> To do: Restate all the lines below word for word, but omit the pictures.

*** Available records Section Begins ***

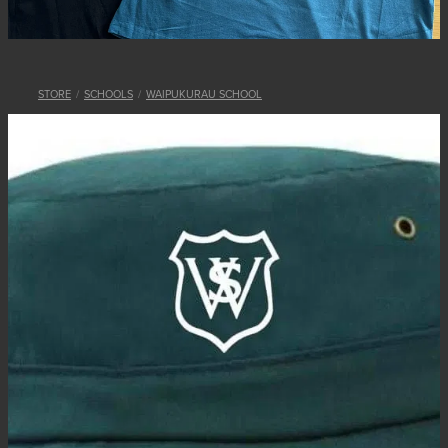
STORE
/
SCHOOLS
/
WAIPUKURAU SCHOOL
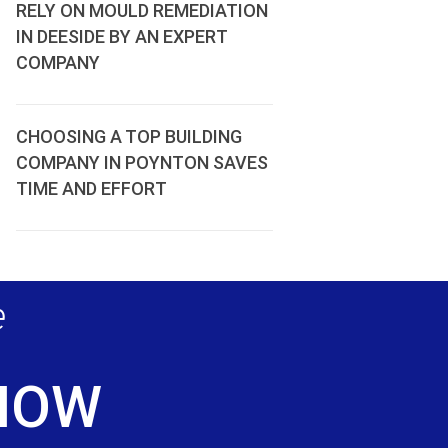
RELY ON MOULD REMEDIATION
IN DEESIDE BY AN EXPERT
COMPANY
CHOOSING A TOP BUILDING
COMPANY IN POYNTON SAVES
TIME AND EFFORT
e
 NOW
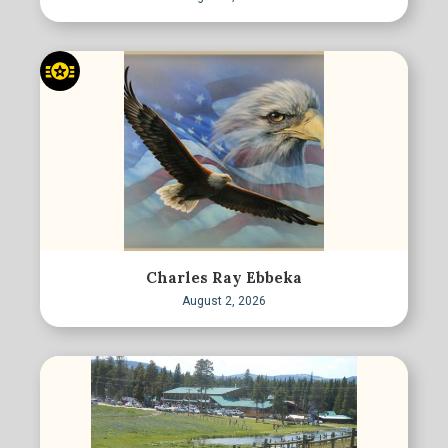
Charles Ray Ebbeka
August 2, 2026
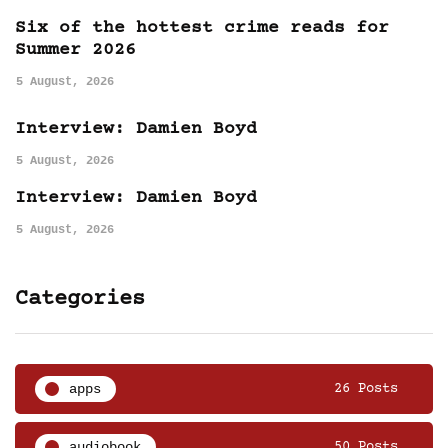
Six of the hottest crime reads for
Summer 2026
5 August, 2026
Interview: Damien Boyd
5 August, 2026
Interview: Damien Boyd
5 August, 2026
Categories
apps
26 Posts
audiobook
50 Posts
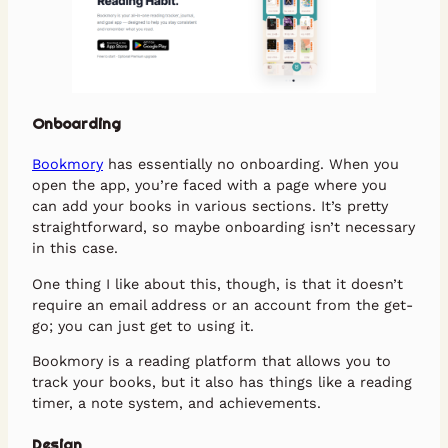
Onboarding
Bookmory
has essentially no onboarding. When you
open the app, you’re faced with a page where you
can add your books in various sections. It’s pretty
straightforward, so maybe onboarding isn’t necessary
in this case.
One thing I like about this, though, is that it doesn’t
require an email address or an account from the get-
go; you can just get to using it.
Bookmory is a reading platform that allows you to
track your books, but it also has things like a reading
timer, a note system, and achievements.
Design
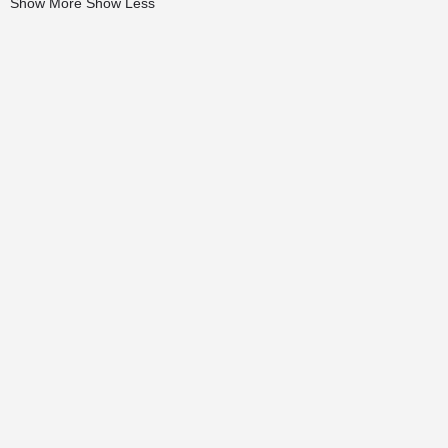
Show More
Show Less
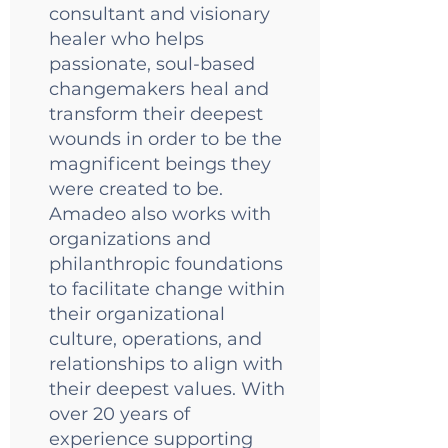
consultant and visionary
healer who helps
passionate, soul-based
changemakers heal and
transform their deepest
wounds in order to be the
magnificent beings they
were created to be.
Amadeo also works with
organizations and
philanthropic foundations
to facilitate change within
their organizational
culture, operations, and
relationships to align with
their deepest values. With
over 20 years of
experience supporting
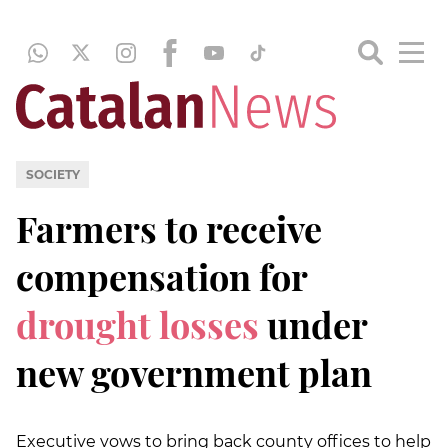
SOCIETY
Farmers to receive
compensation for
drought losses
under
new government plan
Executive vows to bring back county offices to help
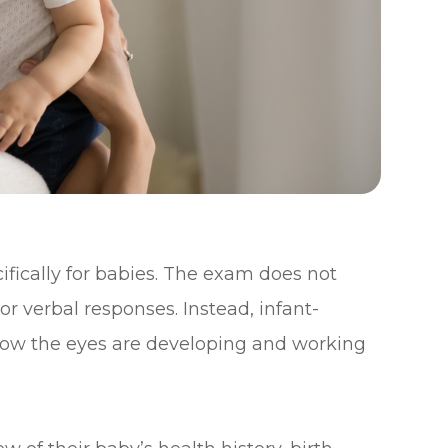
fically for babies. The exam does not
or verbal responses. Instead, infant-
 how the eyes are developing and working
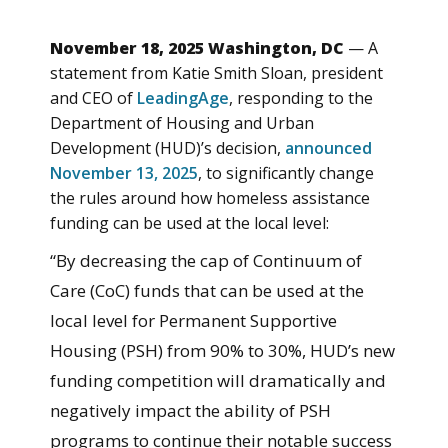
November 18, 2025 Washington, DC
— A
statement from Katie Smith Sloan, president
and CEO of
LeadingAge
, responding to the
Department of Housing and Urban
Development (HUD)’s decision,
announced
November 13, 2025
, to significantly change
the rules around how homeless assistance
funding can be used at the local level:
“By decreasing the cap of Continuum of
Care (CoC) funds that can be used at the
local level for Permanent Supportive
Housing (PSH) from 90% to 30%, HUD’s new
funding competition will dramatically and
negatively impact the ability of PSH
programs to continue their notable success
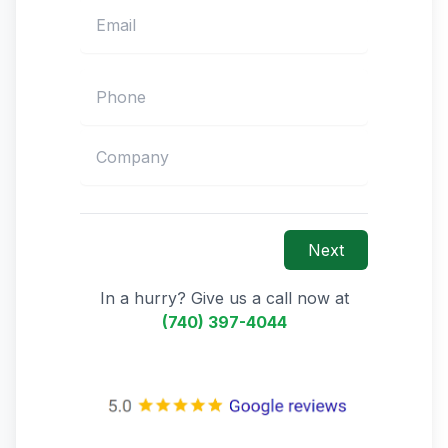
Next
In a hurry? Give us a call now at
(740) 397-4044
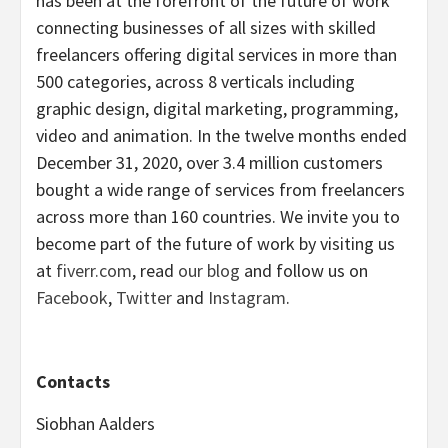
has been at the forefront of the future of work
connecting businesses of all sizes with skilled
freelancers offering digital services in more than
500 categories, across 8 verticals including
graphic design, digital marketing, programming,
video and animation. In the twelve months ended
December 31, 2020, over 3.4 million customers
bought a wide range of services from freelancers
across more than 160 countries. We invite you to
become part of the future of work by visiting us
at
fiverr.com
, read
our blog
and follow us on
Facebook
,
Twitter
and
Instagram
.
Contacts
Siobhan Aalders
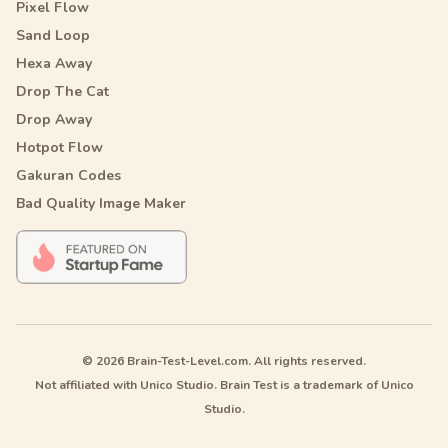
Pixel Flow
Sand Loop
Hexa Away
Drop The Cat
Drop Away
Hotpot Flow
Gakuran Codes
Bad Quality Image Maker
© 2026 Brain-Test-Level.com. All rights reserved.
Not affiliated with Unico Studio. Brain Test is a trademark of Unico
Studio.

*** Available records Section Ends ***

> Solution for this exercise:
STORE
/
SCHOOLS
/
WAIPUKURAU SCHOOL
RELY ON MOULD REMEDIATION
IN DEESIDE BY AN EXPERT
COMPANY
CHOOSING A TOP BUILDING
COMPANY IN POYNTON SAVES
TIME AND EFFORT
e
 NOW
Charles Ray Ebbeka
August 2, 2026
Six of the hottest crime reads for
Summer 2026
5 August, 2026
Interview: Damien Boyd
5 August, 2026
Interview: Damien Boyd
5 August, 2026
Categories
apps
26 Posts
audiobook
50 Posts
Onboarding
Bookmory
has essentially no onboarding. When you
open the app, you’re faced with a page where you
can add your books in various sections. It’s pretty
straightforward, so maybe onboarding isn’t necessary
in this case.
One thing I like about this, though, is that it doesn’t
require an email address or an account from the get-
go; you can just get to using it.
Bookmory is a reading platform that allows you to
track your books, but it also has things like a reading
timer, a note system, and achievements.
Design
Show More
Show Less
consultant and visionary
healer who helps
passionate, soul-based
changemakers heal and
transform their deepest
wounds in order to be the
magnificent beings they
were created to be.
Amadeo also works with
organizations and
philanthropic foundations
to facilitate change within
their organizational
culture, operations, and
relationships to align with
their deepest values. With
over 20 years of
experience supporting
SOCIETY
Farmers to receive
compensation for
drought losses
under
new government plan
Executive vows to bring back county offices to help
fically for babies. The exam does not
or verbal responses. Instead, infant-
 how the eyes are developing and working
November 18, 2025 Washington, DC
— A
statement from Katie Smith Sloan, president
and CEO of
LeadingAge
, responding to the
Department of Housing and Urban
Development (HUD)’s decision,
announced
November 13, 2025
, to significantly change
the rules around how homeless assistance
funding can be used at the local level:
“By decreasing the cap of Continuum of
Care (CoC) funds that can be used at the
local level for Permanent Supportive
Housing (PSH) from 90% to 30%, HUD’s new
funding competition will dramatically and
negatively impact the ability of PSH
programs to continue their notable success
Next
In a hurry? Give us a call now at
(740) 397-4044
has been at the forefront of the future of work
connecting businesses of all sizes with skilled
freelancers offering digital services in more than
500 categories, across 8 verticals including
graphic design, digital marketing, programming,
video and animation. In the twelve months ended
December 31, 2020, over 3.4 million customers
bought a wide range of services from freelancers
across more than 160 countries. We invite you to
become part of the future of work by visiting us
at
fiverr.com
, read
our blog
and follow us on
Facebook
,
Twitter
and
Instagram
.
Contacts
Siobhan Aalders
Pixel Flow
Sand Loop
Hexa Away
Drop The Cat
Drop Away
Hotpot Flow
Gakuran Codes
Bad Quality Image Maker
© 2026 Brain-Test-Level.com. All rights reserved.
Not affiliated with Unico Studio. Brain Test is a trademark of Unico
Studio.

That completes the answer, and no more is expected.